Things to do
1/ In the article on capital markets and reinsurance, which broker says capital markets are gaining influence in reinsurance?
2/ Please carry on the article about capital markets and reinsurance after its last sentence.

Capital markets gain increasing reinsurance influence: Aon

by Artemis on May 21, 2018

The capital markets are becoming increasingly influential in reinsurance, according to broker Aon Benfield, who recognises that the growth achieved by insurance-linked securities (ILS) specialists puts them on an ever more even footing with traditional reinsurers.

The steady growth of alternative capital has transformed the reinsurance landscape. It’s undeniable that the re/insurance market is better off for it, in terms of the efficiency of its product offering and the cost of risk transfer.

While some might bemoan the disruption it has caused and the competition now faced, the entry and subsequent growth of alternative capital has forced traditional reinsurance firms to rethink, sharpen their pencils (so to speak) and improve their offering, both from a cost and quality of coverage perspective.

In some areas of the market, ILS fund managers are already considered the leaders, a fact which is unlikely to be reversed anytime soon as growth continues, driving this influence higher.

As alternative capital expands further, enabling ILS portfolios to become increasingly large and diverse, the true efficiency of capital markets funding and risk management techniques can be realised by the market.

At the same time, alternative sources of capital are being used as additional balance-sheets to allow reinsurers to achieve expansion of the top-line, without losing control of net exposures.

Recorded data:

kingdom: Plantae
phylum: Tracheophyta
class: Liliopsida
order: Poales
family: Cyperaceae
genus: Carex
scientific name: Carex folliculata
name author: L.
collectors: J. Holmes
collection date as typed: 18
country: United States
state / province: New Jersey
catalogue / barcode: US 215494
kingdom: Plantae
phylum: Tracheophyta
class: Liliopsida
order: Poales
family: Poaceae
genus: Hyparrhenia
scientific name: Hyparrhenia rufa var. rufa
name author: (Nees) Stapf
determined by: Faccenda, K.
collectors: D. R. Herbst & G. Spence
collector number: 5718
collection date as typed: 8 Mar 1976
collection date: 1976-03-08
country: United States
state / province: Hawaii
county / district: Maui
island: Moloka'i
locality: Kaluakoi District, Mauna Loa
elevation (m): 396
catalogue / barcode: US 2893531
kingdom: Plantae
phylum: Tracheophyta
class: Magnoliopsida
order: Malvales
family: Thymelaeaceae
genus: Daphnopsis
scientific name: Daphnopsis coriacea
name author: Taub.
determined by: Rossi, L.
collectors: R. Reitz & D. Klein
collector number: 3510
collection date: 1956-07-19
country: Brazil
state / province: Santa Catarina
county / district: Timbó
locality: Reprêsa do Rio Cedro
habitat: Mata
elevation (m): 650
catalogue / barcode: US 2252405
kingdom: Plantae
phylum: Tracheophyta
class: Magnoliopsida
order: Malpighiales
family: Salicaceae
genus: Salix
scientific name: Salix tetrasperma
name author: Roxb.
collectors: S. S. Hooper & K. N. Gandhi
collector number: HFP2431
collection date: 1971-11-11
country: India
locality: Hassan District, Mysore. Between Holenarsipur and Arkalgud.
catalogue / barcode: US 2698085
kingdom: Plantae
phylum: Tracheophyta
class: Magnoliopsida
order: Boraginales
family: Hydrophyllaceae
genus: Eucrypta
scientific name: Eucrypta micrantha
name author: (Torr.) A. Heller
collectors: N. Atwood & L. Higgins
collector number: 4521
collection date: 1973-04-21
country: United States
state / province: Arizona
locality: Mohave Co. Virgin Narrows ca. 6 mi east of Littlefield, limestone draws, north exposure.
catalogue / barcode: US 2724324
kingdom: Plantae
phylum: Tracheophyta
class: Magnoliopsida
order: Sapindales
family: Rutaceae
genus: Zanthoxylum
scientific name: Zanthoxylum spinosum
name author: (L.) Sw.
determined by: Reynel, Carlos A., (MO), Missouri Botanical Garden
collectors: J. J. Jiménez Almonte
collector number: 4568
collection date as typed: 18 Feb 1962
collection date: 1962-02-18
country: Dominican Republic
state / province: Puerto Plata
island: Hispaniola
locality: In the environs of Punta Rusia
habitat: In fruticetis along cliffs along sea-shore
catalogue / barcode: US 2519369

Answers in order
1/ Aon Benfield.

2/
In fact, it’s not just reinsurers, there are innovative insurance companies which have established structures to enable them to access alternative capital for self-reinsurance, read business optimisation, purposes. A trend that is set to continue as both insurers and reinsurers look to borrow from the ILS playbook, to add efficiency to their capital.

Aon Benfield notes that ILS and alternative capital continues to have a disproportionate effect on U.S. property catastrophe reinsurance and global retrocession markets, where its influence remains greatest.

Part of the reason for this is the suitability of these shorter-tailed, peak peril lines to ILS capital, given the “collateral provision and rollover favors lines of business with early loss recognition and risk assessment is dependent on reliable modelled data,” Aon Benfield explained.

However, this is now beginning to be applied to other areas of the market, the broker said, which is both helping to stimulate more growth, as diversity aids the ability of ILS asset managers to increase their portfolio sizes, and further heightening the influence of alternative capital markets in reinsurance.

Of course, the ongoing growth of ILS and the increasing influence it wields is now applying further pressure on pricing, not pushing prices down significantly but certainly moderating the hoped for price rises after 2017 catastrophes.

These losses “generally fell within published risk tolerance ranges” for most investors and ILS fund managers, Aon Benfield notes, hence the ILS market has been able to continue wielding its efficiency and kept rate rises to a minimum.

There has also been the factor that an element of additional capital and new entrants to ILS have come to market after the losses of 2017 and their rate expectations have not been much higher than where the market sat prior to the hurricanes, which has exacerbated the ability of underwriters to command payback.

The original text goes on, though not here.